1. The Normal GPT2-Model
2. The GPT2-Model with GAAM

In [10]:
input_ids = torch.randint(0, gpt2_model.config.vocab_size, (1, 512))
labels = torch.tensor([1]).unsqueeze(0)

outputs = gpt2_model(input_ids=input_ids, labels=labels)
loss, logits = outputs['loss'], outputs['logits']
print(f"GPT2 with regular attention mechanism: Loss = {round(loss.item(), 4)}, logits = {logits.detach()}")

outputs = gaussian_model(input_ids=input_ids, labels=labels)
loss, logits = outputs['loss'], outputs['logits']
print(f"GPT2 with Gaussian attention mechanism: Loss = {round(loss.item(), 4)}, logits = {logits.detach()}")

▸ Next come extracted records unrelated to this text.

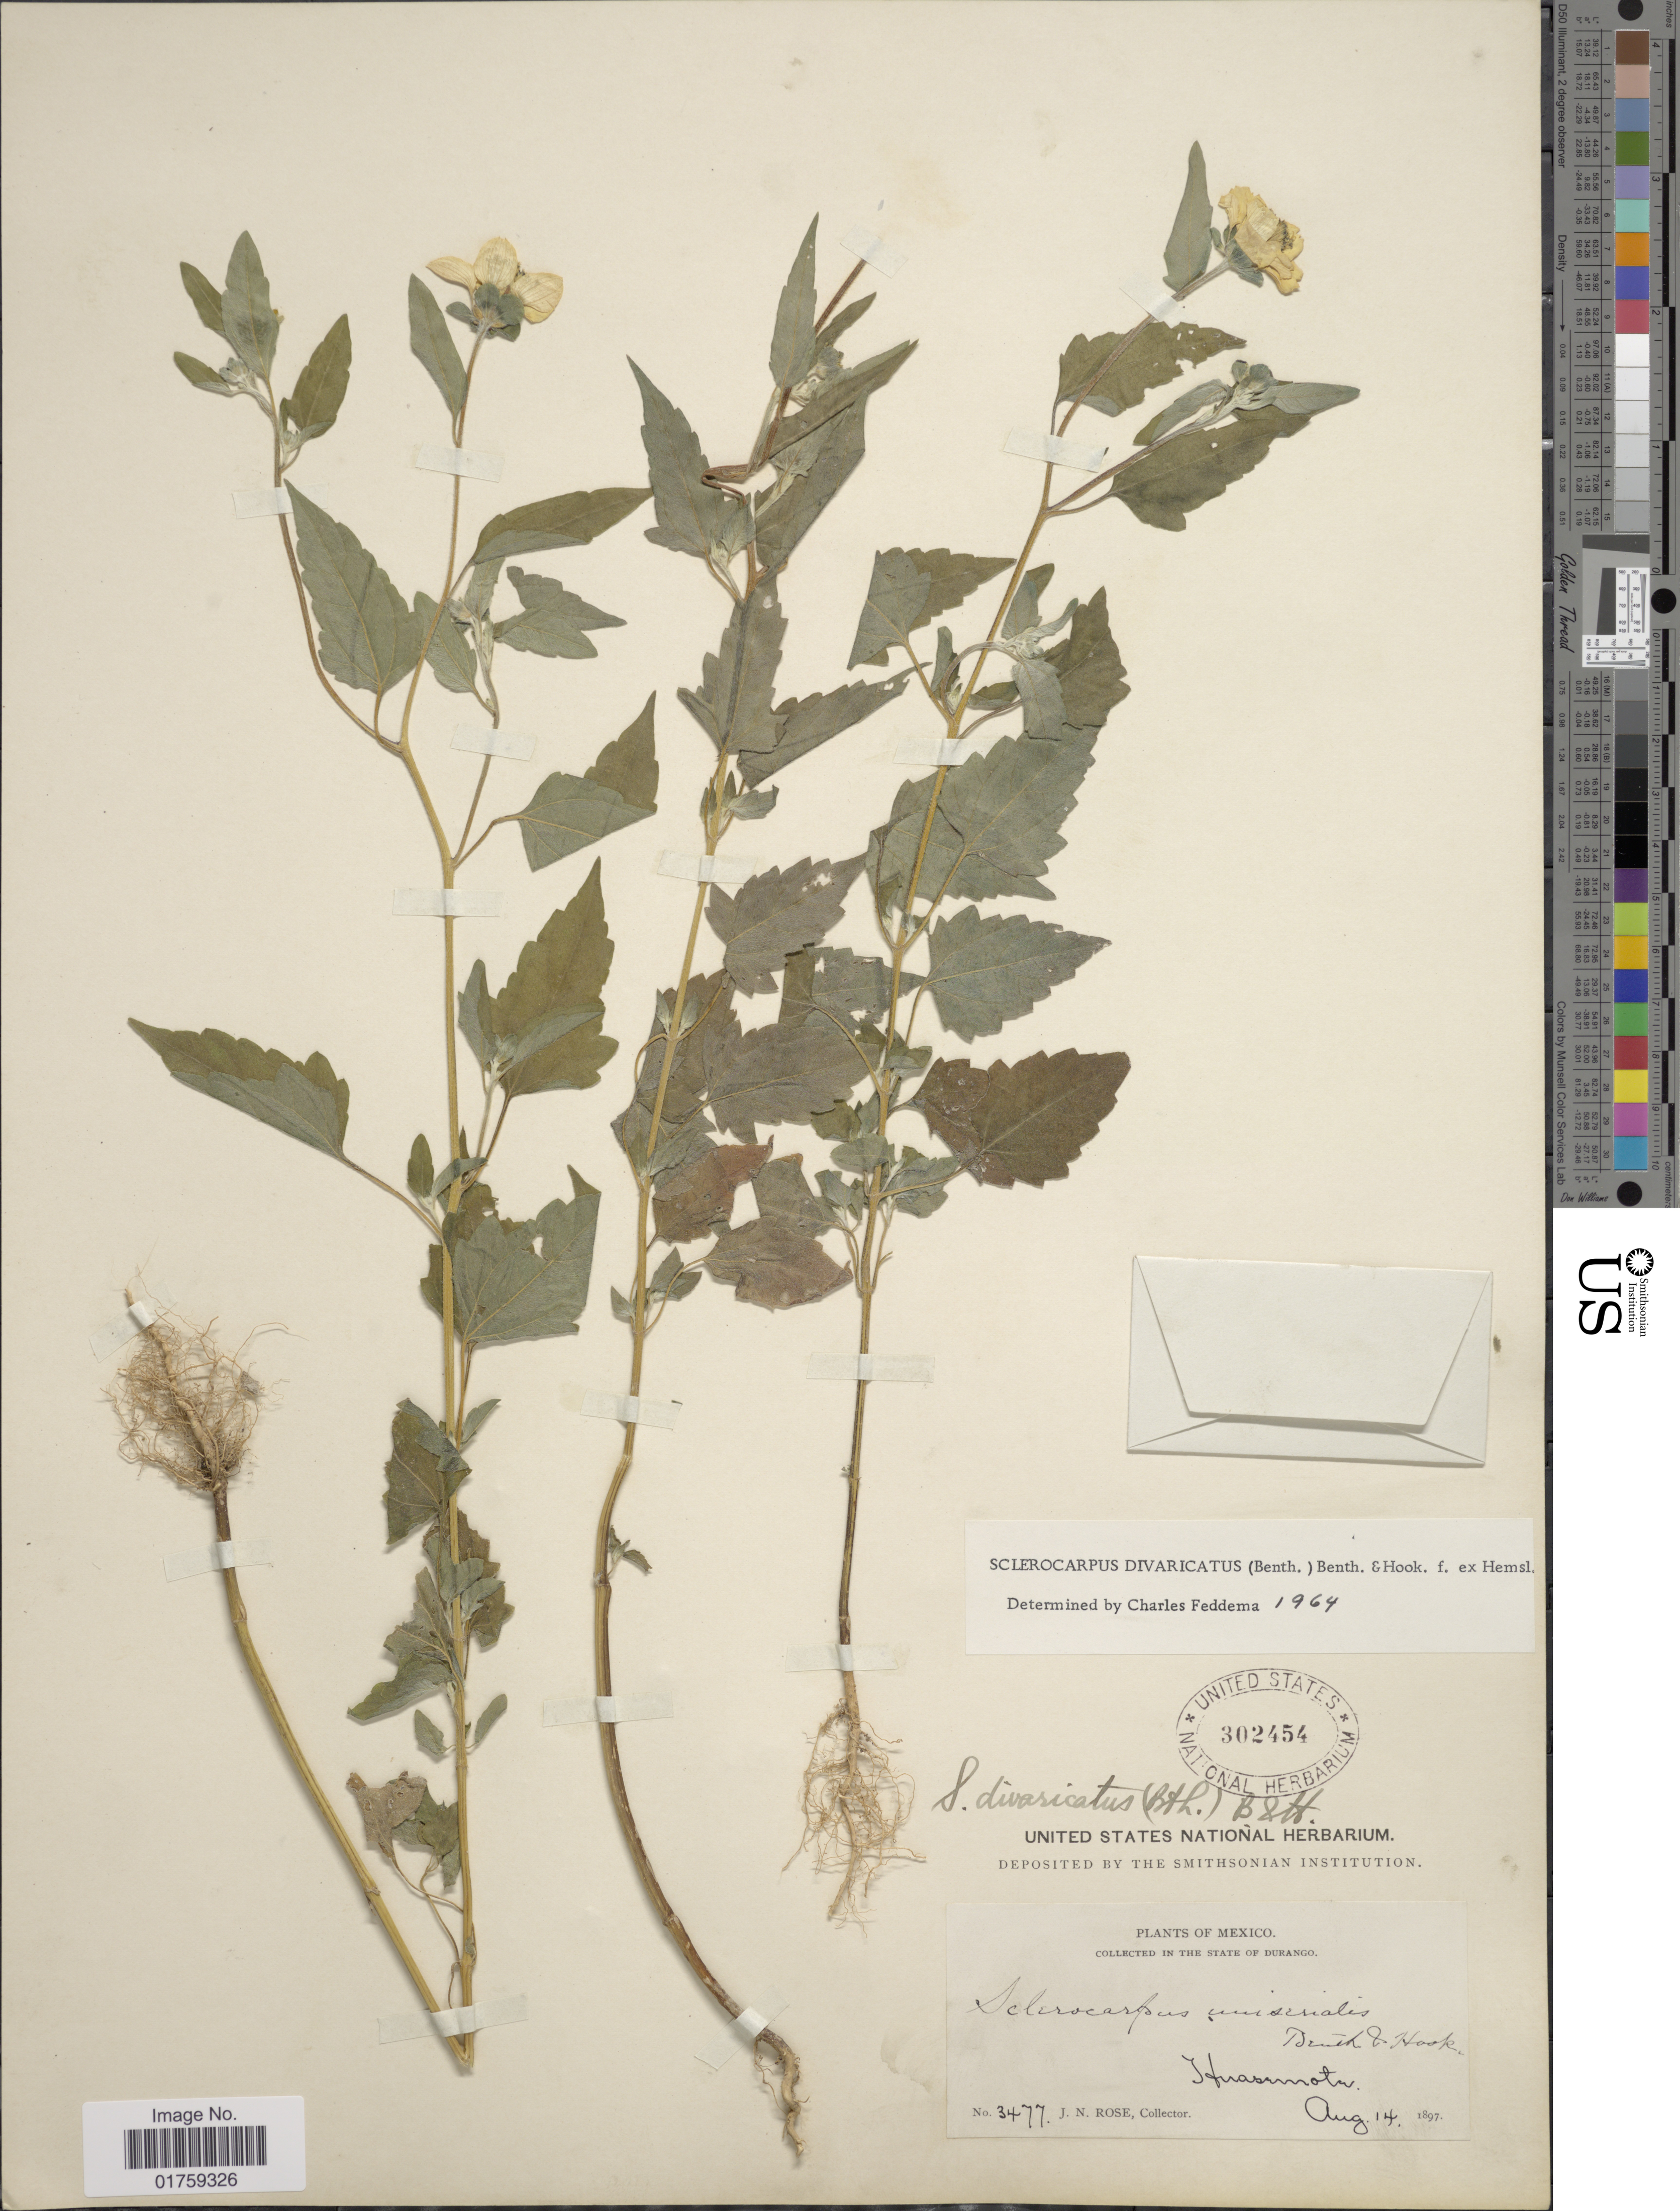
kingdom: Plantae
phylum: Tracheophyta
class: Magnoliopsida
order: Asterales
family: Asteraceae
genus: Sclerocarpus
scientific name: Sclerocarpus divaricatus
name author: (Benth.) Benth. & Hook. f. ex Hemsl.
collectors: J. N. Rose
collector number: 3477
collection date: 1897-08-14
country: Mexico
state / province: Durango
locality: State of Durango. Huasemote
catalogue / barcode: US 302454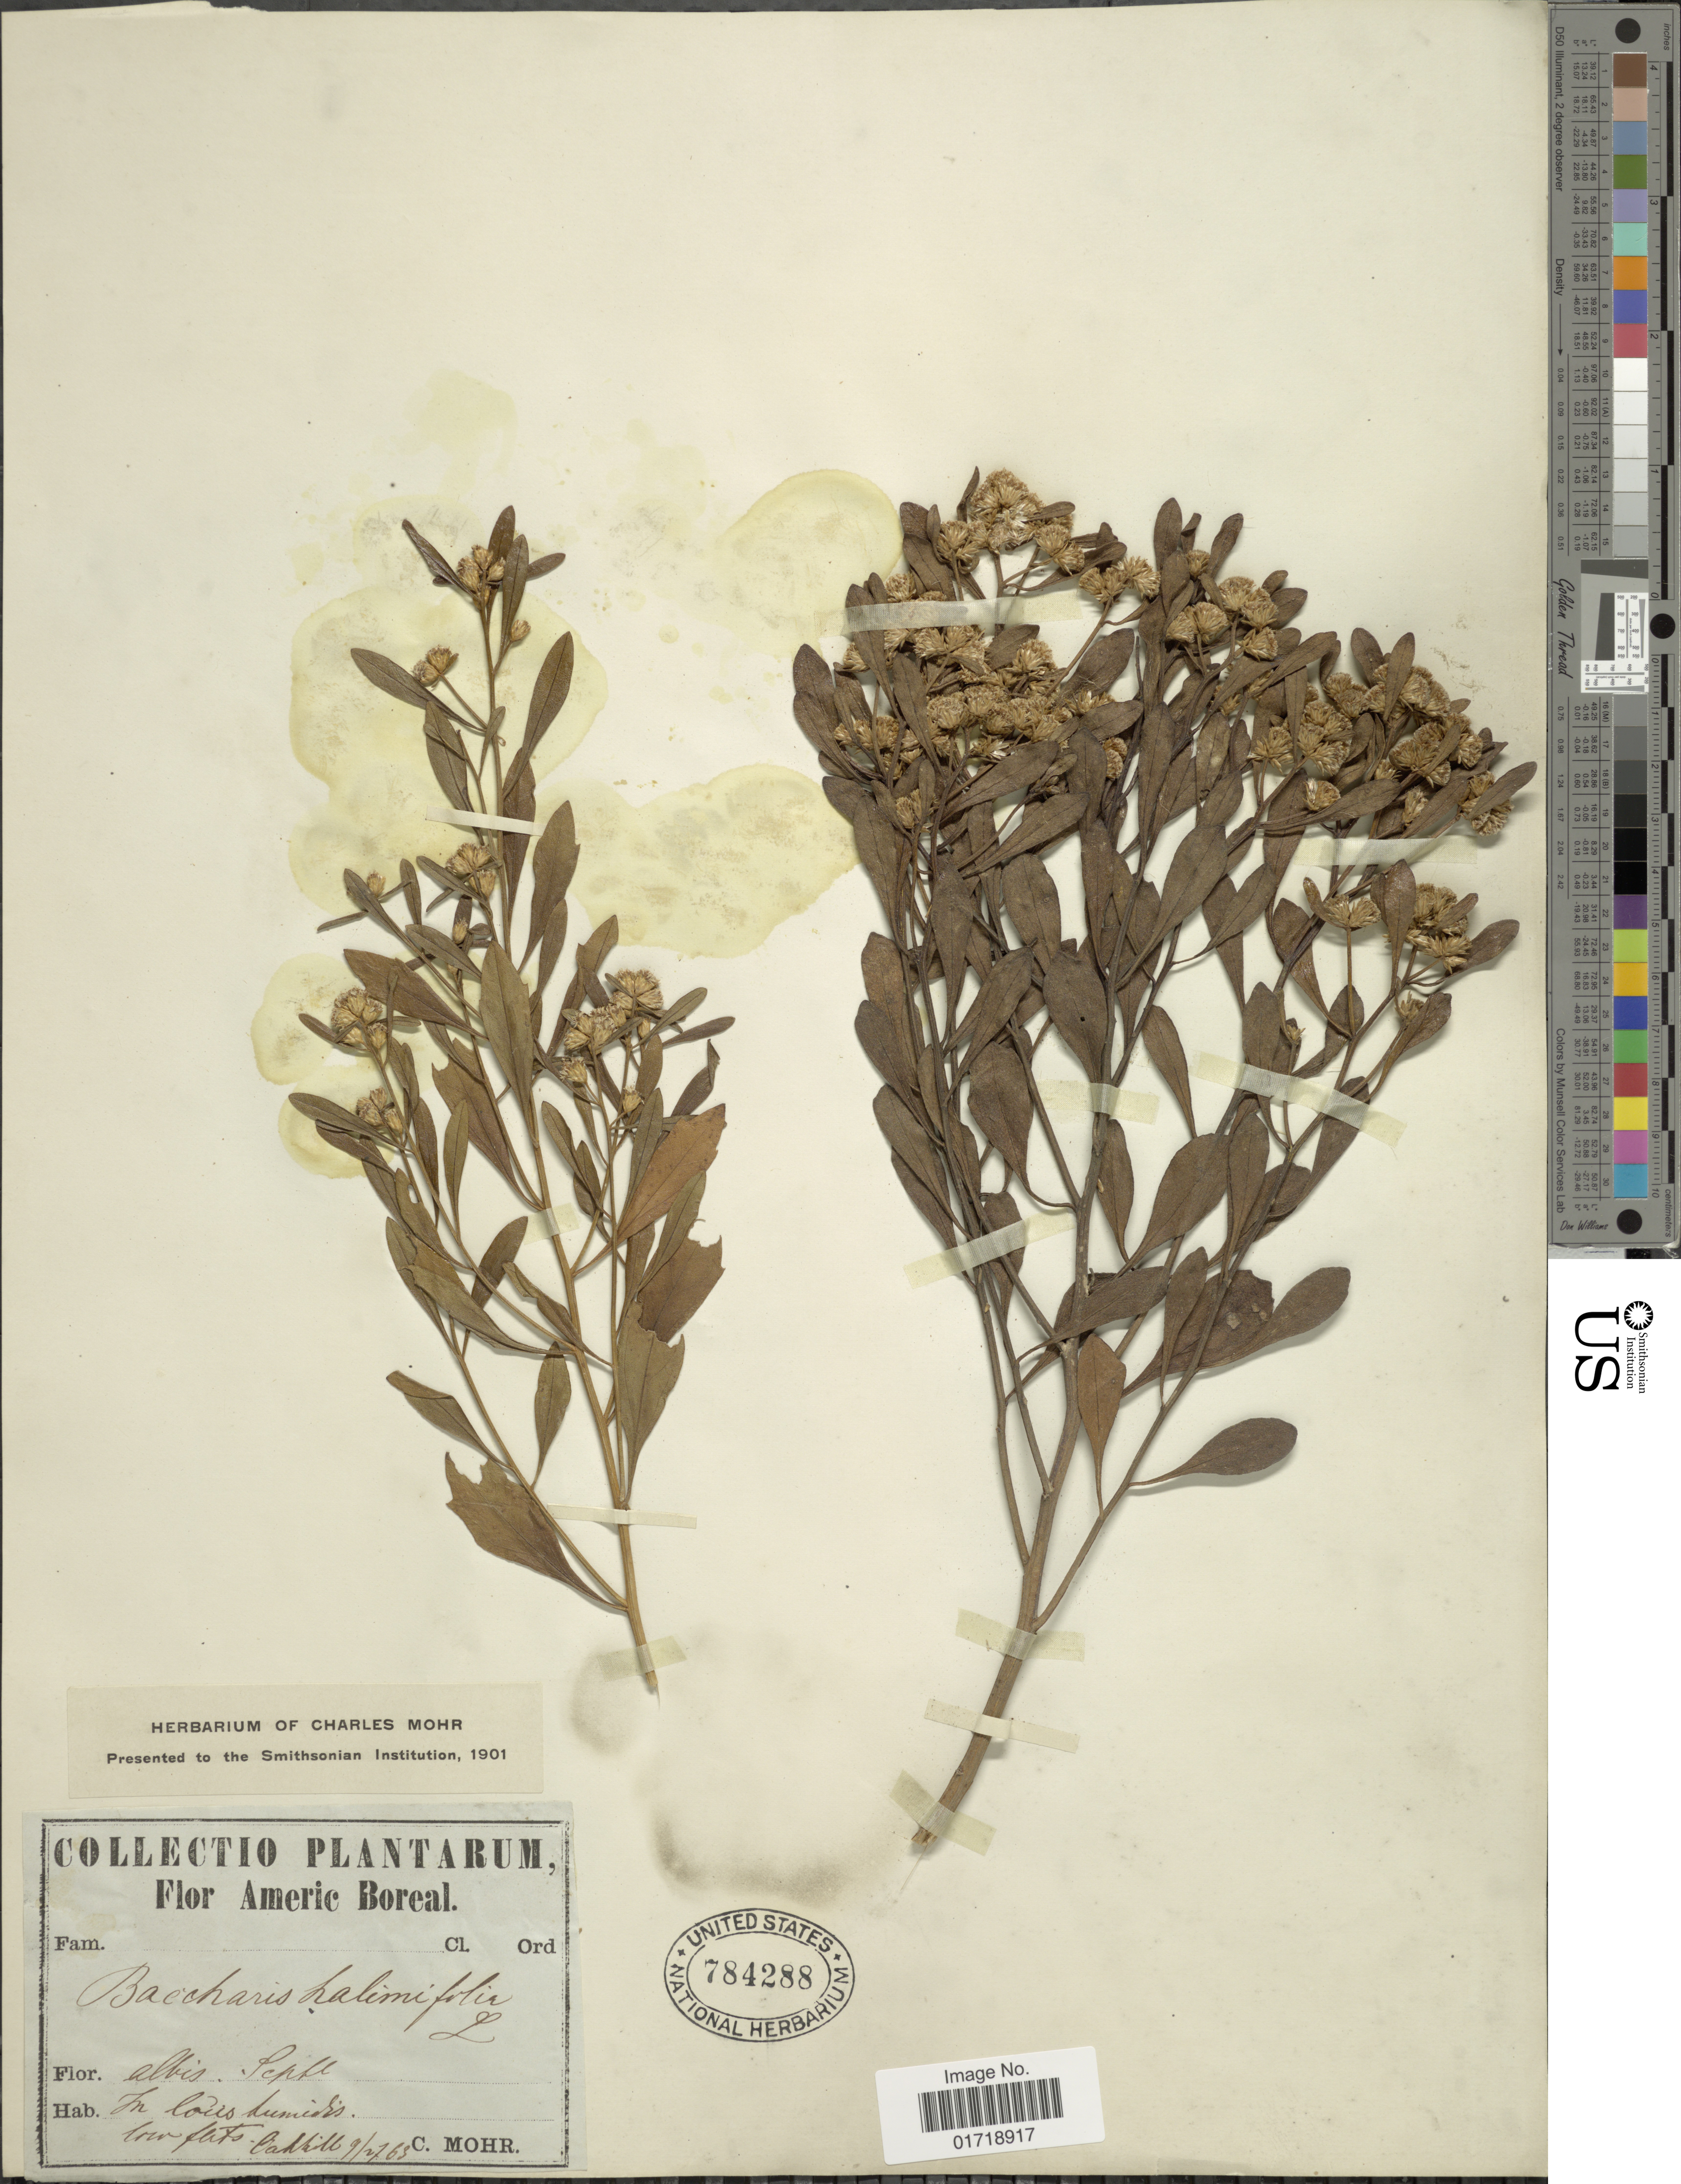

GPT2 with regular attention mechanism: Loss = 0.0552, logits = tensor([[-4.2974,  2.0370, -0.8821, -4.8758]])
GPT2 with Gaussian attention mechanism: Loss = 0.4546, logits = tensor([[-0.9896,  0.9155, -0.5822, -0.6785]])


## Training

Training the GPT2-Model with Gaussian attention for 10 epochs on 1 percent of the training data.

In [13]:
from transformers import Trainer, TrainingArguments

training_args = TrainingArguments(
    output_dir="./results",
    learning_rate=0.00002,
    per_device_train_batch_size=1,
    per_device_eval_batch_size=1,
    num_train_epochs=10,
    use_cpu = False,
    no_cuda = False,
    save_strategy= 'epoch',
    logging_strategy = 'epoch',
    evaluation_strategy='epoch',
    load_best_model_at_end = True
)

trainer = Trainer(
    model=gaussian_model,
    args=training_args,
    train_dataset=tokenized_dataset["train"],
    eval_dataset=tokenized_dataset["test"],
    compute_metrics=utils.compute_accuracy
)

In [14]:
trainer.train()

Epoch,Training Loss,Validation Loss,Accuracy
1,1.4046,1.390067,0.25
2,1.4011,1.389341,0.25
3,1.3948,1.392255,0.25
4,1.3982,1.388889,0.25
5,1.3958,1.387185,0.25
6,1.3919,1.387794,0.25
7,1.3924,1.386747,0.25
8,1.3893,1.386823,0.25
9,1.3913,1.386543,0.25
10,1.3867,1.38642,0.25


TrainOutput(global_step=12000, training_loss=1.394611806233724, metrics={'train_runtime': 2772.1361, 'train_samples_per_second': 4.329, 'train_steps_per_second': 4.329, 'total_flos': 4181198635008000.0, 'train_loss': 1.394611806233724, 'epoch': 10.0})

### Interpretation of the Results

Unfortunately, the same problematic behavior as in the notebook `03_gpt2_with_GAAM_hyp_tuning` can be observed: The training and validation loss do not reduce much beyond 1.4, and the accuracy remains stubbornly stable at 25%, meaning that the model continues to consistently output `2` as the predicted label for any sample.

This training cycle shows that adding (a bit) more data and increasing the number of epochs do not lead to improved results with regards to the accuracy of the model. As a result, we conclude that there must be a more profound deficiency in the model that limits its performance. Hence, we reached out to the authors of the paper to ask them for their feedback on this model, particularly if they could find an implementational mistake we had made. They did not mention any implementational mistakes, but they suggested we try out two new approaches. These are documented in the notebooks `06_gpt2_with_normal_attention_and_GAAM.ipynb` and `07_two_model_architecture.ipynb`.